To pinpoint the genes potentially facilitating terrestrialization, we collected more than 1,000 specimens from multiple marine and terrestrial species from virtually all animal phyla with terrestrial forms. Through a series of 're-terrestrialization' experiments and genomics and transcriptomics analyses, we are characterizing the 'terrestrialization genetic toolkit' in each species. Our results so far indicate that several lineages seem to have different such toolkits, but some common elements seem to be arise as central in the genetic machinery underlying such adaptation to habitat change. Further analyses will shed light on which genetic elements seem to be common (or not) in terrestrial lineages.
This is the first time that such a vast collection of datasets from scientifically neglected animal species such as earthworms, ribbon worms, mollusks or velvet worms have been amassed and explored in a comparative manner.

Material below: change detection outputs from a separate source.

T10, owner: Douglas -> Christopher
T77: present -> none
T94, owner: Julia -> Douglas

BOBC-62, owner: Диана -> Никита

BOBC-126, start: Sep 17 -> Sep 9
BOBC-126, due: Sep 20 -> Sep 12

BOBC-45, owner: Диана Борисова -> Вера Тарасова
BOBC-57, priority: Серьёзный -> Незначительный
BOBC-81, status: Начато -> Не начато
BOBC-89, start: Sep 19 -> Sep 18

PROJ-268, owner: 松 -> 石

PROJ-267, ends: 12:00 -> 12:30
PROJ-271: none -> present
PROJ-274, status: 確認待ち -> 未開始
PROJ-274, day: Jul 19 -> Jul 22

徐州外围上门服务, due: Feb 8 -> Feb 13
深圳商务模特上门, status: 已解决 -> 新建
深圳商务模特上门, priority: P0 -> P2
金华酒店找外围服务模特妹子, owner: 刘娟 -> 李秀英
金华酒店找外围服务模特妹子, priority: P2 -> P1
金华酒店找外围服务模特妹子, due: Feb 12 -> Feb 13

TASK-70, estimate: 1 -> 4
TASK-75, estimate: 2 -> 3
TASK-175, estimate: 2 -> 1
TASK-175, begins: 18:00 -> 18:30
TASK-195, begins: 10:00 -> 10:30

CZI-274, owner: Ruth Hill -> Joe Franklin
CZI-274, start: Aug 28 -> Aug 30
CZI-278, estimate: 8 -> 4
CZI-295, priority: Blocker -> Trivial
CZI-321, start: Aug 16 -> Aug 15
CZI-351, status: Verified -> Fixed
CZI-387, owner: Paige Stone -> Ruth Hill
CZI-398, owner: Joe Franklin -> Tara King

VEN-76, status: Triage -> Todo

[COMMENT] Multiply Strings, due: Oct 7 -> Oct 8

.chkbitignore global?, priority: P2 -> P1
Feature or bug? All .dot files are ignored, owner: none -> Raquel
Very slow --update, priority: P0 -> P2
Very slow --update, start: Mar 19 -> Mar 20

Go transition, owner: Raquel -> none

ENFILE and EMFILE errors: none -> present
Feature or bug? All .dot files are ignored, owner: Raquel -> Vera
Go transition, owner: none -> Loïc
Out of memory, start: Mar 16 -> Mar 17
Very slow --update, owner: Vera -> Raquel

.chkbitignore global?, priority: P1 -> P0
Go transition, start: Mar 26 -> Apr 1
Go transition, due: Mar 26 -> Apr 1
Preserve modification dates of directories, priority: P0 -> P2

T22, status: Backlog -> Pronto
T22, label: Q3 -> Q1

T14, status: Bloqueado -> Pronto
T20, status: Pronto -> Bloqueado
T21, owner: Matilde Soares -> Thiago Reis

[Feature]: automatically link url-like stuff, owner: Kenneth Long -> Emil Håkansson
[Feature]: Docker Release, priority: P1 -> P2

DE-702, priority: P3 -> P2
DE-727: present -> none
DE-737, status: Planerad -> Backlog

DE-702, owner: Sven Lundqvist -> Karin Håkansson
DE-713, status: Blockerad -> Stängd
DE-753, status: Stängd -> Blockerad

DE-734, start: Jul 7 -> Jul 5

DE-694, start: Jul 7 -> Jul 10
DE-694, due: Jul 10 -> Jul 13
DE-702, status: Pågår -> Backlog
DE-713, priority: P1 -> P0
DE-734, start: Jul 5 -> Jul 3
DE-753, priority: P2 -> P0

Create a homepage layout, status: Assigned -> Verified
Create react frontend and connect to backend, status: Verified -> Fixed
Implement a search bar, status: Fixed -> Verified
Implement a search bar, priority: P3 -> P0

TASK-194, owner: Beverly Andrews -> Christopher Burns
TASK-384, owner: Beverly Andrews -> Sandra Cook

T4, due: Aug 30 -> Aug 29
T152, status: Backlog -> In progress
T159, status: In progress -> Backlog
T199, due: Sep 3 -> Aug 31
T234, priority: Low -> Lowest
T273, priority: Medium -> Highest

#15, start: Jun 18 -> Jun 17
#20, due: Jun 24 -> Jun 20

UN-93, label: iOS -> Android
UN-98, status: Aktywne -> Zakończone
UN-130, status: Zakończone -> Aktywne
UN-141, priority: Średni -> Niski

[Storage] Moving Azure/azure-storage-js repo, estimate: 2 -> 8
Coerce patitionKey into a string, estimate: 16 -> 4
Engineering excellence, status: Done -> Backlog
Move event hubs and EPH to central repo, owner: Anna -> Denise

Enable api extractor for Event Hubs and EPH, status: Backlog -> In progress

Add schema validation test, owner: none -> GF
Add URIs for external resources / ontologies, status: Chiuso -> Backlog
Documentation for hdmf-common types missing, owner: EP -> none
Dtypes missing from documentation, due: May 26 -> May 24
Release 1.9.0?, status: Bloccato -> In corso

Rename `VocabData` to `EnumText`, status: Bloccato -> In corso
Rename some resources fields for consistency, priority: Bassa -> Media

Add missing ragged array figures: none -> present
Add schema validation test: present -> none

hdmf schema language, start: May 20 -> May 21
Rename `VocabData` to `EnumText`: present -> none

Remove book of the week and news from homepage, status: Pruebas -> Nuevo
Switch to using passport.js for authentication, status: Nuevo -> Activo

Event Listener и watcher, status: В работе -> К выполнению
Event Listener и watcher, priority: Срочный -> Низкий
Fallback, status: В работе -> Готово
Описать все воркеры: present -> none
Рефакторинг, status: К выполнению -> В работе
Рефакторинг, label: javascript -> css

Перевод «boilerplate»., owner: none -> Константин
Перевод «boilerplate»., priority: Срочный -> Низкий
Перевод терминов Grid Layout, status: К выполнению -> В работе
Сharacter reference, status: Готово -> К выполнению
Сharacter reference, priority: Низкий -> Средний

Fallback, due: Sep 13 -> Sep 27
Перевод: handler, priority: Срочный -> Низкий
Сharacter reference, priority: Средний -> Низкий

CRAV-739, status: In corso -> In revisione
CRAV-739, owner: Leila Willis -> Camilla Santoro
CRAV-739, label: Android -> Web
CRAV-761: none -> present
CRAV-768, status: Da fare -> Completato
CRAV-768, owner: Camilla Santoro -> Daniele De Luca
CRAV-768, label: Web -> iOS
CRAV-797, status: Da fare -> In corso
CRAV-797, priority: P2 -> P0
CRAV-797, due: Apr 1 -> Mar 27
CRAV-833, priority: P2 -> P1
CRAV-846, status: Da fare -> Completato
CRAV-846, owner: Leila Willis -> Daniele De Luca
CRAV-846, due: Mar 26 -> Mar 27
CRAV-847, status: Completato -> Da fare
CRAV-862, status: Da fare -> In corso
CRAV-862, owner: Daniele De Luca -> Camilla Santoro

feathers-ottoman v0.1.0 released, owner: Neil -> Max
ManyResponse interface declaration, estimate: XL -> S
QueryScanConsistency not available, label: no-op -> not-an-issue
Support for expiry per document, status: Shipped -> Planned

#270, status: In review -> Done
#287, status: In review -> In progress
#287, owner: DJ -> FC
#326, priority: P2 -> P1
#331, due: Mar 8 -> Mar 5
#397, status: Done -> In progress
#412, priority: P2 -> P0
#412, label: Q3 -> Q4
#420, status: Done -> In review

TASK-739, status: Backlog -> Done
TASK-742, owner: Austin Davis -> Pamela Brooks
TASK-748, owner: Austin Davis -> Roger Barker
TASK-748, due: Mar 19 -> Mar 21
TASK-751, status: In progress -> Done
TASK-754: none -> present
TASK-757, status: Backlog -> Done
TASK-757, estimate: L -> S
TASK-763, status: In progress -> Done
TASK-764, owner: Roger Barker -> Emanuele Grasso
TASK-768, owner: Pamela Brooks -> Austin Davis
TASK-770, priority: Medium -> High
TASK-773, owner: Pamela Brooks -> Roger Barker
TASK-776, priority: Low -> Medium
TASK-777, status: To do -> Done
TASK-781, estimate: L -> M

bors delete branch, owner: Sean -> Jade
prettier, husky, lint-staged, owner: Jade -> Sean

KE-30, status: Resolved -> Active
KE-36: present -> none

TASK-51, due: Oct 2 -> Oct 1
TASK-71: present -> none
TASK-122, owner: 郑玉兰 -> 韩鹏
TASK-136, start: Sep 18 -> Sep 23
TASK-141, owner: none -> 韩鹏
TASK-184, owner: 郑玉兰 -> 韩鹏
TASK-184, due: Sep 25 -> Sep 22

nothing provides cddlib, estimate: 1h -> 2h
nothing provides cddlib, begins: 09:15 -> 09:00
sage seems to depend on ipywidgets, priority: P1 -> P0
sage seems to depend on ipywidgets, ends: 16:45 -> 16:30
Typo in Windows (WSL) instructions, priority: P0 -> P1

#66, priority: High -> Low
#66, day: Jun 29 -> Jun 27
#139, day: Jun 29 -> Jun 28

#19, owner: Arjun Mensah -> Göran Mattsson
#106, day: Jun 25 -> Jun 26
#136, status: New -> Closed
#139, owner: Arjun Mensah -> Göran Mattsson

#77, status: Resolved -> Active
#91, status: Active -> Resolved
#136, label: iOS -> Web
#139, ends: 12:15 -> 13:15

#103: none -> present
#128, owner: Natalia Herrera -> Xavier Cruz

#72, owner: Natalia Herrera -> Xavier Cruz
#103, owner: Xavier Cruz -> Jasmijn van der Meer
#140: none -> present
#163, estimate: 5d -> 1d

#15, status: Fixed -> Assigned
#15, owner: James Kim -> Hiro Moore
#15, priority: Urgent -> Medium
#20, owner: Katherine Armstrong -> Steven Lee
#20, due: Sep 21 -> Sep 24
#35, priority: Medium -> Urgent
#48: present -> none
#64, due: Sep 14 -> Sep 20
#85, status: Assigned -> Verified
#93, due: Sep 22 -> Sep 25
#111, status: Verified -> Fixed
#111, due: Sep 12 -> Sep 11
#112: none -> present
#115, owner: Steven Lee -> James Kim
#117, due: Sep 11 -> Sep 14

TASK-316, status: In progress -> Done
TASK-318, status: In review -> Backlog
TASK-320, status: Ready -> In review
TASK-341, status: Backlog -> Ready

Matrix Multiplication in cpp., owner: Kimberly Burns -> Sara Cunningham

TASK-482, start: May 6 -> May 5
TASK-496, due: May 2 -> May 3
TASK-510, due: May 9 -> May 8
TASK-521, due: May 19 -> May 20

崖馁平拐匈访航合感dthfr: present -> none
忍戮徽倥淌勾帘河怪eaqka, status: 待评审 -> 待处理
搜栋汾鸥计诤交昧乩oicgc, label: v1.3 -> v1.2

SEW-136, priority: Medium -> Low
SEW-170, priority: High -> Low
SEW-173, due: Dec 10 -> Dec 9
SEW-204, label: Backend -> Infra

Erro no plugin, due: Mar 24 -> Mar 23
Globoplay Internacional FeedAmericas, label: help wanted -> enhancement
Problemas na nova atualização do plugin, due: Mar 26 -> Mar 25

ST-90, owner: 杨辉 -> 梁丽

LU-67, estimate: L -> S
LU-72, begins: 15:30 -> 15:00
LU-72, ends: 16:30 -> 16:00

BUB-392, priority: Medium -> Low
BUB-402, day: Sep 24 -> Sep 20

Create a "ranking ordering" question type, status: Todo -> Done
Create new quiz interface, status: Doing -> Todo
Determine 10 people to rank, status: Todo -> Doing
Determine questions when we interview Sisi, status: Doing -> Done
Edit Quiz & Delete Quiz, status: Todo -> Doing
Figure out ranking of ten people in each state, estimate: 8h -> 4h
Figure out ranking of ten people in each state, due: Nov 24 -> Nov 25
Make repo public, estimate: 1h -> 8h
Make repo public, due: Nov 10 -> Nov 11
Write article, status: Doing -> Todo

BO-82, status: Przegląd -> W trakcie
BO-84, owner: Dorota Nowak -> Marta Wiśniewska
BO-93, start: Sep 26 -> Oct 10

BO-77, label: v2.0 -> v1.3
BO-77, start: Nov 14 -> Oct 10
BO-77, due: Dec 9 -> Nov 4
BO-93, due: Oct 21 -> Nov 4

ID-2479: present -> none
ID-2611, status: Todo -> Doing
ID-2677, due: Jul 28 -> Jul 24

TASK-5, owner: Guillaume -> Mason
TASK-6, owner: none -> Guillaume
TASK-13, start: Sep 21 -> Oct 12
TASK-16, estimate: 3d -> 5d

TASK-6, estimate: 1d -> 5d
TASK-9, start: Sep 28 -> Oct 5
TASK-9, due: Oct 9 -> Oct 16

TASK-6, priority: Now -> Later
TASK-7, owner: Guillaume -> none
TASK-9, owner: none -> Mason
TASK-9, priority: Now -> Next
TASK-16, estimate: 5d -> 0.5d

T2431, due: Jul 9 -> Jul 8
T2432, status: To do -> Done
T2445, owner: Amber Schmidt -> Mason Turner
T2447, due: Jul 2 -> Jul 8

Through the combination of different 'omics' methodologies, we expect to pinpoint the genetic elements underlying adaptation to terrestrial environments, and how different evolutionary mechanisms acting in the gene repertoire (eg, gene gain, loss and duplication) have reshaped the genomic landscape of the ancestors of land animals. We are one step closer to understanding how animal terrestrial biodiversity originated.